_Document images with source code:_
+---+
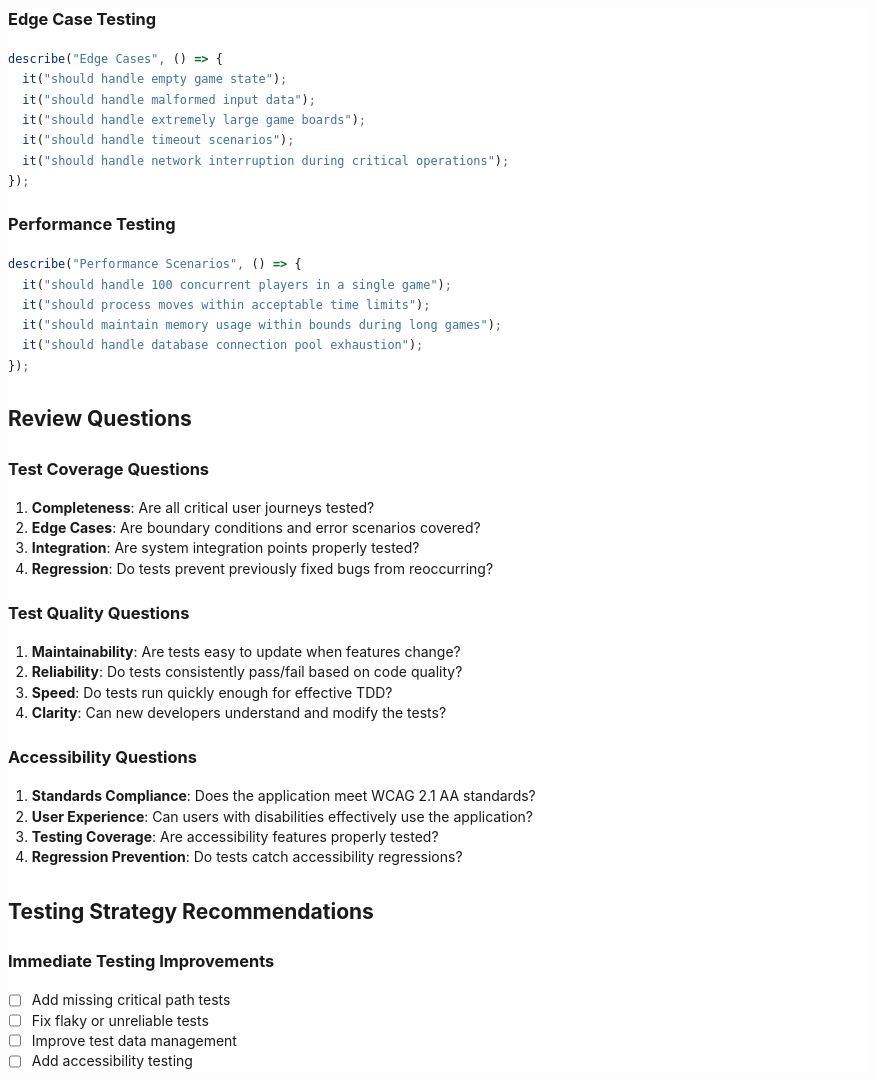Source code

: ### Edge Case Testing

```typescript
describe("Edge Cases", () => {
  it("should handle empty game state");
  it("should handle malformed input data");
  it("should handle extremely large game boards");
  it("should handle timeout scenarios");
  it("should handle network interruption during critical operations");
});
```

### Performance Testing

```typescript
describe("Performance Scenarios", () => {
  it("should handle 100 concurrent players in a single game");
  it("should process moves within acceptable time limits");
  it("should maintain memory usage within bounds during long games");
  it("should handle database connection pool exhaustion");
});
```

## Review Questions

### Test Coverage Questions

1. **Completeness**: Are all critical user journeys tested?
2. **Edge Cases**: Are boundary conditions and error scenarios covered?
3. **Integration**: Are system integration points properly tested?
4. **Regression**: Do tests prevent previously fixed bugs from reoccurring?

### Test Quality Questions

1. **Maintainability**: Are tests easy to update when features change?
2. **Reliability**: Do tests consistently pass/fail based on code quality?
3. **Speed**: Do tests run quickly enough for effective TDD?
4. **Clarity**: Can new developers understand and modify the tests?

### Accessibility Questions

1. **Standards Compliance**: Does the application meet WCAG 2.1 AA standards?
2. **User Experience**: Can users with disabilities effectively use the application?
3. **Testing Coverage**: Are accessibility features properly tested?
4. **Regression Prevention**: Do tests catch accessibility regressions?

## Testing Strategy Recommendations

### Immediate Testing Improvements

- [ ] Add missing critical path tests
- [ ] Fix flaky or unreliable tests
- [ ] Improve test data management
- [ ] Add accessibility testing
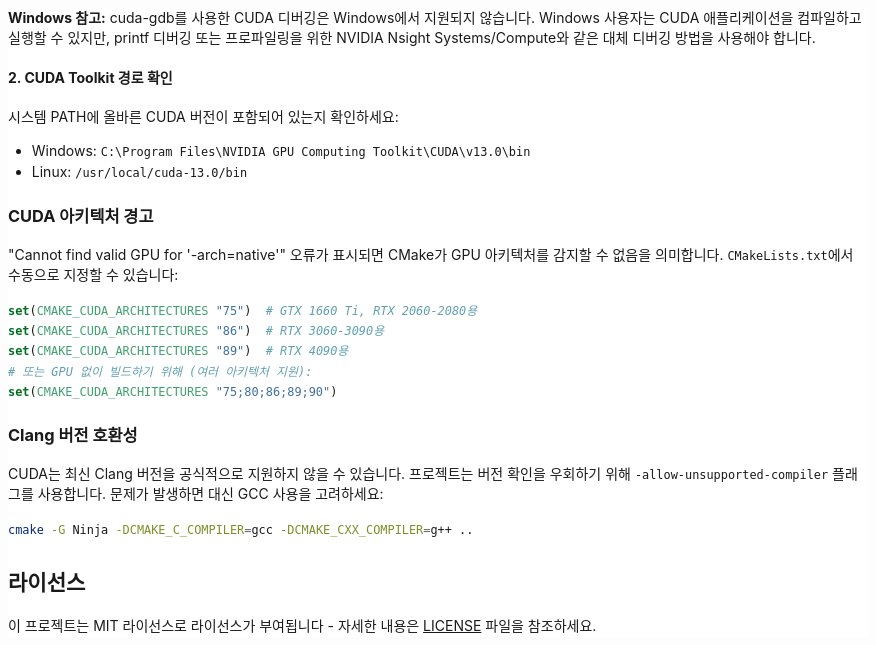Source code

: **Windows 참고:** cuda-gdb를 사용한 CUDA 디버깅은 Windows에서 지원되지 않습니다. Windows 사용자는 CUDA 애플리케이션을 컴파일하고 실행할 수 있지만, printf 디버깅 또는 프로파일링을 위한 NVIDIA Nsight Systems/Compute와 같은 대체 디버깅 방법을 사용해야 합니다.

#### 2. CUDA Toolkit 경로 확인
시스템 PATH에 올바른 CUDA 버전이 포함되어 있는지 확인하세요:
- Windows: `C:\Program Files\NVIDIA GPU Computing Toolkit\CUDA\v13.0\bin`
- Linux: `/usr/local/cuda-13.0/bin`

### CUDA 아키텍처 경고
"Cannot find valid GPU for '-arch=native'" 오류가 표시되면 CMake가 GPU 아키텍처를 감지할 수 없음을 의미합니다. `CMakeLists.txt`에서 수동으로 지정할 수 있습니다:
```cmake
set(CMAKE_CUDA_ARCHITECTURES "75")  # GTX 1660 Ti, RTX 2060-2080용
set(CMAKE_CUDA_ARCHITECTURES "86")  # RTX 3060-3090용
set(CMAKE_CUDA_ARCHITECTURES "89")  # RTX 4090용
# 또는 GPU 없이 빌드하기 위해 (여러 아키텍처 지원):
set(CMAKE_CUDA_ARCHITECTURES "75;80;86;89;90")
```

### Clang 버전 호환성
CUDA는 최신 Clang 버전을 공식적으로 지원하지 않을 수 있습니다. 프로젝트는 버전 확인을 우회하기 위해 `-allow-unsupported-compiler` 플래그를 사용합니다. 문제가 발생하면 대신 GCC 사용을 고려하세요:
```bash
cmake -G Ninja -DCMAKE_C_COMPILER=gcc -DCMAKE_CXX_COMPILER=g++ ..
```

## 라이선스

이 프로젝트는 MIT 라이선스로 라이선스가 부여됩니다 - 자세한 내용은 [LICENSE](LICENSE) 파일을 참조하세요.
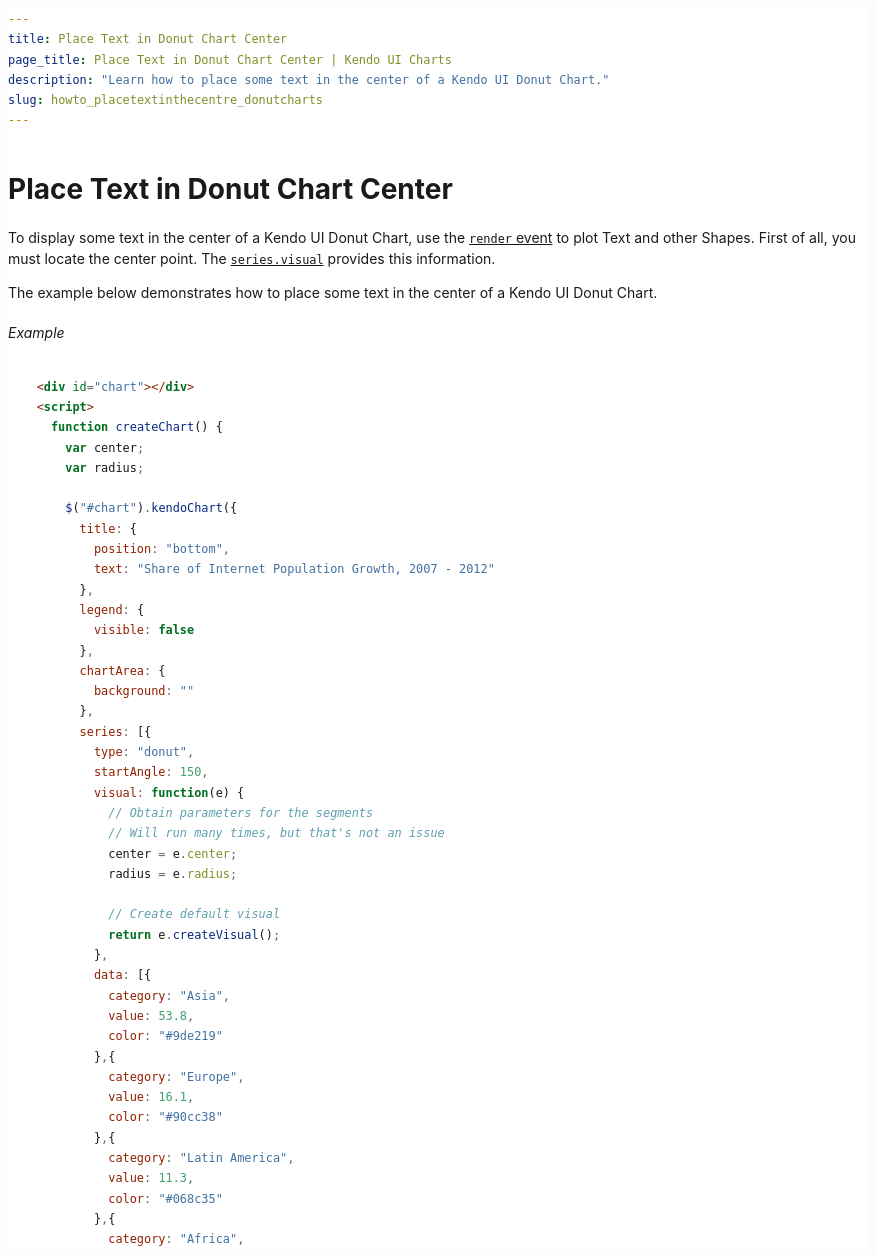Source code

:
 ```yaml
---
title: Place Text in Donut Chart Center
page_title: Place Text in Donut Chart Center | Kendo UI Charts
description: "Learn how to place some text in the center of a Kendo UI Donut Chart."
slug: howto_placetextinthecentre_donutcharts
---
```


# Place Text in Donut Chart Center

To display some text in the center of a Kendo UI Donut Chart, use the [`render` event](/api/javascript/dataviz/ui/chart#events-render) to plot Text and other Shapes. First of all, you must locate the center point. The [`series.visual`](/api/javascript/dataviz/ui/chart#configuration-series.visual) provides this information.

The example below demonstrates how to place some text in the center of a Kendo UI Donut Chart.

###### Example

```html
    <div id="chart"></div>
    <script>
      function createChart() {
        var center;
        var radius;

        $("#chart").kendoChart({
          title: {
            position: "bottom",
            text: "Share of Internet Population Growth, 2007 - 2012"
          },
          legend: {
            visible: false
          },
          chartArea: {
            background: ""
          },
          series: [{
            type: "donut",
            startAngle: 150,
            visual: function(e) {
              // Obtain parameters for the segments
              // Will run many times, but that's not an issue
              center = e.center;
              radius = e.radius;

              // Create default visual
              return e.createVisual();
            },
            data: [{
              category: "Asia",
              value: 53.8,
              color: "#9de219"
            },{
              category: "Europe",
              value: 16.1,
              color: "#90cc38"
            },{
              category: "Latin America",
              value: 11.3,
              color: "#068c35"
            },{
              category: "Africa",
```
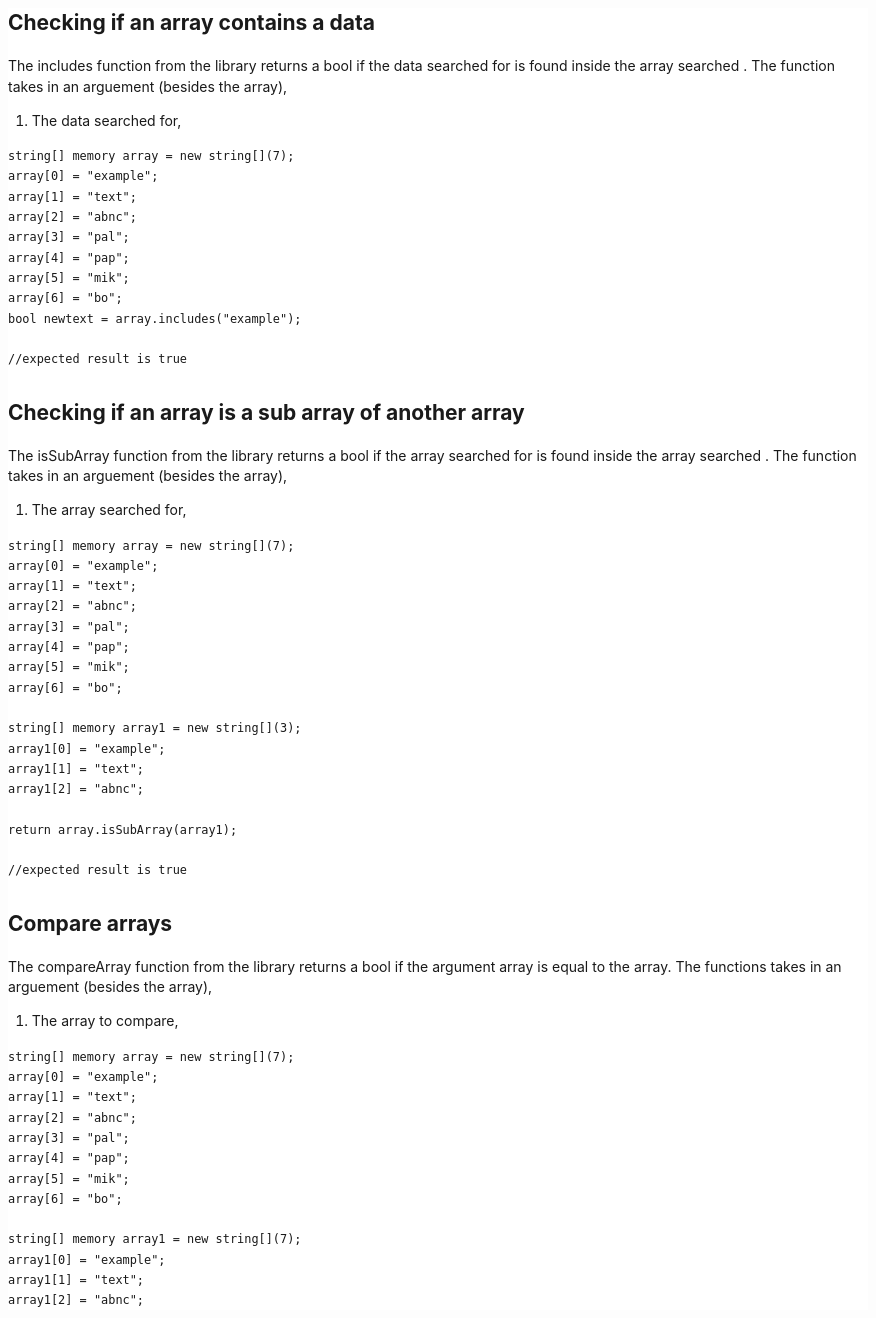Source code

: 
## Checking if an array contains a data
The includes function from the library returns a bool if the data searched for is found inside the array searched . The function takes in an arguement (besides the array),
1. The data searched for,

```solidity
string[] memory array = new string[](7);
array[0] = "example";
array[1] = "text";
array[2] = "abnc";
array[3] = "pal";
array[4] = "pap";
array[5] = "mik";
array[6] = "bo";
bool newtext = array.includes("example");

//expected result is true
```

## Checking if an array is a sub array of another array 
The isSubArray function from the library returns a bool if the array searched for is found inside the array searched . The function takes in an arguement (besides the array),
1. The array searched for,

```solidity
string[] memory array = new string[](7);
array[0] = "example";
array[1] = "text";
array[2] = "abnc";
array[3] = "pal";
array[4] = "pap";
array[5] = "mik";
array[6] = "bo";

string[] memory array1 = new string[](3);
array1[0] = "example";
array1[1] = "text";
array1[2] = "abnc";

return array.isSubArray(array1);

//expected result is true
```

## Compare arrays
The compareArray function from the library returns a bool if the argument array is equal to the array. The functions takes in an arguement (besides the array),
1. The array to compare,

```solidity
string[] memory array = new string[](7);
array[0] = "example";
array[1] = "text";
array[2] = "abnc";
array[3] = "pal";
array[4] = "pap";
array[5] = "mik";
array[6] = "bo";

string[] memory array1 = new string[](7);
array1[0] = "example";
array1[1] = "text";
array1[2] = "abnc";
```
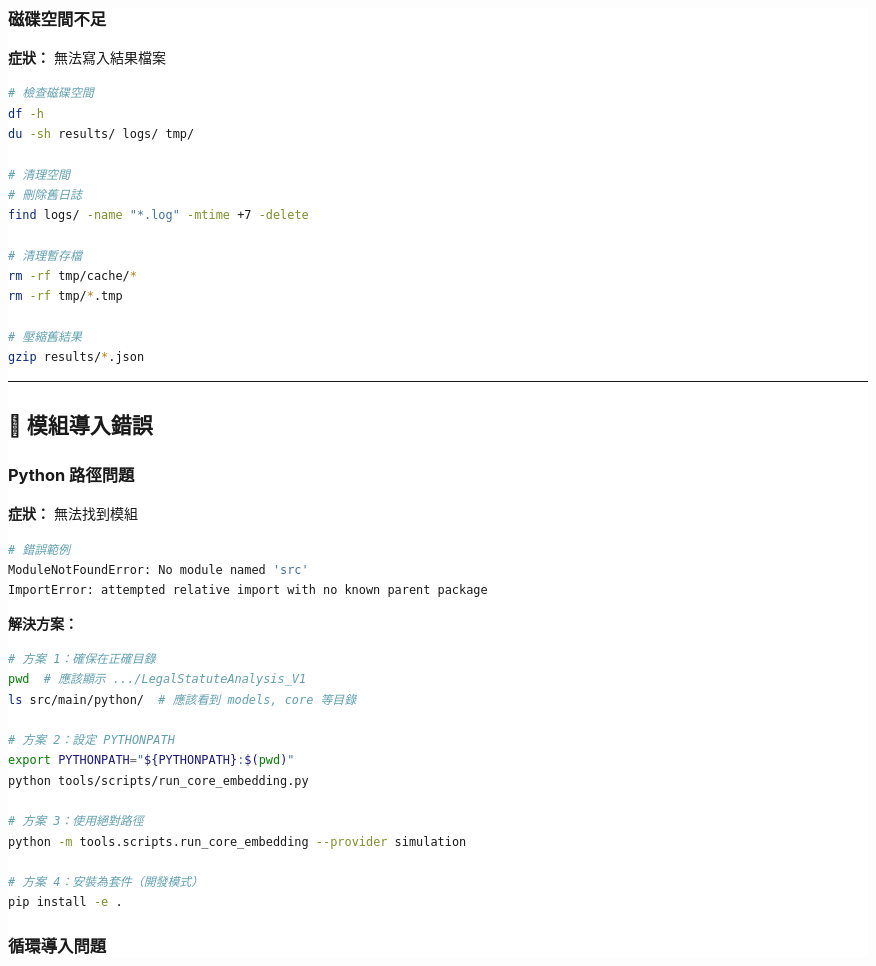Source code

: ### 磁碟空間不足

**症狀：** 無法寫入結果檔案

```bash
# 檢查磁碟空間
df -h
du -sh results/ logs/ tmp/

# 清理空間
# 刪除舊日誌
find logs/ -name "*.log" -mtime +7 -delete

# 清理暫存檔
rm -rf tmp/cache/*
rm -rf tmp/*.tmp

# 壓縮舊結果
gzip results/*.json
```

---

## 🔧 模組導入錯誤

### Python 路徑問題

**症狀：** 無法找到模組

```bash
# 錯誤範例
ModuleNotFoundError: No module named 'src'
ImportError: attempted relative import with no known parent package
```

**解決方案：**

```bash
# 方案 1：確保在正確目錄
pwd  # 應該顯示 .../LegalStatuteAnalysis_V1
ls src/main/python/  # 應該看到 models, core 等目錄

# 方案 2：設定 PYTHONPATH
export PYTHONPATH="${PYTHONPATH}:$(pwd)"
python tools/scripts/run_core_embedding.py

# 方案 3：使用絕對路徑
python -m tools.scripts.run_core_embedding --provider simulation

# 方案 4：安裝為套件（開發模式）
pip install -e .
```

### 循環導入問題
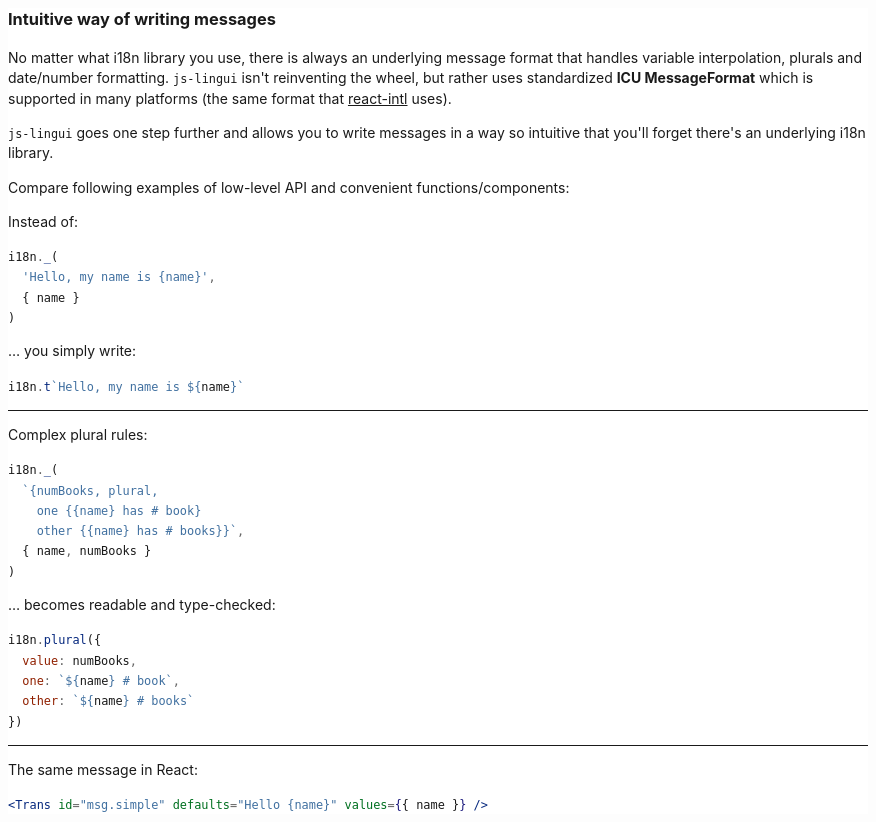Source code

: ### Intuitive way of writing messages

No matter what i18n library you use, there is always an underlying message
format that handles variable interpolation, plurals and date/number formatting. 
`js-lingui` isn't reinventing the wheel, but rather uses standardized 
**ICU MessageFormat** which is supported in many platforms (the same format
that [react-intl][ReactIntl] uses).

`js-lingui` goes one step further and allows you to write messages in a way
so intuitive that you'll forget there's an underlying i18n library. 

Compare following examples of low-level API and convenient functions/components: 

Instead of:

```js
i18n._(
  'Hello, my name is {name}', 
  { name }
)
```

… you simply write:

```js
i18n.t`Hello, my name is ${name}`
```

---

Complex plural rules:

```js
i18n._(
  `{numBooks, plural, 
    one {{name} has # book} 
    other {{name} has # books}}`, 
  { name, numBooks }
)
```

… becomes readable and type-checked:

```js
i18n.plural({ 
  value: numBooks, 
  one: `${name} # book`, 
  other: `${name} # books`
})
```

---

The same message in React:

```jsx
<Trans id="msg.simple" defaults="Hello {name}" values={{ name }} />
```


[ReactIntl]: https://github.com/yahoo/react-intl
[Documentation]: https://lingui.github.io/js-lingui/
[TutorialReact]: https://lingui.github.io/js-lingui/tutorials/react.html
[emojis]: https://github.com/kentcdodds/all-contributors#emoji-key
[all-contributors]: https://github.com/kentcdodds/all-contributors
[Badge-CI]: https://img.shields.io/circleci/project/github/lingui/js-lingui/master.svg
[Badge-Coverage]: https://img.shields.io/codecov/c/github/lingui/js-lingui/master.svg
[Badge-License]: https://img.shields.io/github/license/lingui/js-lingui.svg
[Badge-Watch]: https://img.shields.io/github/watchers/lingui/js-lingui.svg?style=social&label=Watch
[Badge-Stars]: https://img.shields.io/github/stars/lingui/js-lingui.svg?style=social&label=Stars
[Badge-Twitter]: https://img.shields.io/twitter/url/https/github.com/lingui/js-lingui.svg?style=social
[Badge-PRWelcome]: https://img.shields.io/badge/PRs-welcome-brightgreen.svg?style=flat-square
[CI]: https://circleci.com/gh/lingui/js-lingui/tree/master
[Coverage]: https://codecov.io/gh/lingui/js-lingui
[License]: https://github.com/lingui/js-lingui/blob/master/LICENSE
[Watch]: https://github.com/lingui/js-lingui/watchers
[Star]: https://github.com/lingui/js-lingui/stargazers
[Twitter]: https://twitter.com/intent/tweet?text=Check%20out%20js-lingui!%20https://github.com/lingui/js-lingui%20%F0%9F%91%8D
[PRWelcome]: http://makeapullrequest.com
[Badge-CodeSponsor]: https://app.codesponsor.io/embed/84LZA8as5bkg57cgKMJZMe75/lingui/js-lingui.svg
[CodeSponsor]: https://app.codesponsor.io/link/84LZA8as5bkg57cgKMJZMe75/lingui/js-lingui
+---+
_WORK ORDER:_
Reply with a lone number, the count of lines in the data that include the string "underlying".

_ANSWER SECTION:_
2